Despite all these services, Missouri’s system is not especially expensive—it’s about in the middle between the least expensive and most expensive systems in the U.S. So why isn’t everyone using the Missouri model? Steward said it comes down to being “stubborn or stupid.”

“In some cases it’s hard for them to admit that they’ve been doing the wrong thing for years and years and years,” he said. “A lot of people are arrogant, power-hungry. And that doesn’t sit well with saying we’ve been having problems, we need to change.”

Punishment Enough

In some cases, adults just don’t like to see kids looking happy and comfortable in juvenile prisons. Juvenile justice administrators from one state actually told Steward that kids should be treated badly so they wouldn’t want to come back.

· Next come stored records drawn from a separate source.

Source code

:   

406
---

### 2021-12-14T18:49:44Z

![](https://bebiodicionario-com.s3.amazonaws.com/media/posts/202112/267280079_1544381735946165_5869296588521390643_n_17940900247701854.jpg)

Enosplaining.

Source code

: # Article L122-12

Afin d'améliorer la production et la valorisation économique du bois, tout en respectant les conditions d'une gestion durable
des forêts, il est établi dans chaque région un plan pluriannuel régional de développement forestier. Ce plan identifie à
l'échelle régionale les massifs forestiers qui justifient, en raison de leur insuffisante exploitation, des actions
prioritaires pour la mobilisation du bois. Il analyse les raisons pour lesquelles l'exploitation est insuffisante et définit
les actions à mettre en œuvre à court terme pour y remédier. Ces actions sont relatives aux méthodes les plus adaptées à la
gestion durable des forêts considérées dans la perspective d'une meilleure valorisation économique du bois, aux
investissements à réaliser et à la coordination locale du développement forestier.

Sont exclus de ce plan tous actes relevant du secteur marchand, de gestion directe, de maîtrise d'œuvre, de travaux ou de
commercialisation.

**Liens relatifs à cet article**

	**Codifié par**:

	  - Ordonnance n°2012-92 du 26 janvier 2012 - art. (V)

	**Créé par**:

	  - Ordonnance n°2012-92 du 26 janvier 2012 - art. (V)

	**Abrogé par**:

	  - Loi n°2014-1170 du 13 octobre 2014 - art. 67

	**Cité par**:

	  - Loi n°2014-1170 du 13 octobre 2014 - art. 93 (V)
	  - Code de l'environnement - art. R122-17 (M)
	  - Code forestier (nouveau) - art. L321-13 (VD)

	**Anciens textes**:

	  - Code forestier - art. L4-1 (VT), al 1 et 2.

“What we always thought was, it’s punishment enough to be sent away from home. What these kids need is help,” he said. Because many kids in prison have been through physical, emotional, and other trauma before they got into trouble with the law, “we try to create a healing environment and a safe environment for the kids, so they can figure out how to change their lives.”

Often, a teen’s biggest obstacle to making positive changes is peer pressure. So the Missouri model uses the power of peer pressure in a positive way. “We try to teach them to not go with the group when the group is going wrong,” Steward said. It works most of the time, because compared to adults, “kids are more flexible and will listen to others more. They’re less set in their ways.”

Supporting Change

After interviewing Mark Steward I was surprised to know there are people involved in juvenile justice who really care about youth. His personality caught my attention: He seemed kind, wise, and genuinely interested in making juvenile prisons around the country more humane.

“These are kids who made mistakes; they’re not bad kids. We all deserve a second chance,” he said. I think it’s a good point. None of us are perfect and as kids, we’re not always mature enough to know what we’re doing. Sometimes we don’t think, we act impulsively, and we make mistakes.

However, I believe no one was created evil. Like Steward said, a lot of the kids in lockup have been mistreated. Sometimes kids who are considered “bad” just don’t have the support and attention they need, and they confront their feelings by hurting themselves or people around them.

Those kids do need help, and the Missouri system gives it to them. It seems like a place where kids get that care and comfort they never had. By the results, we can see how possible change is with attention and support.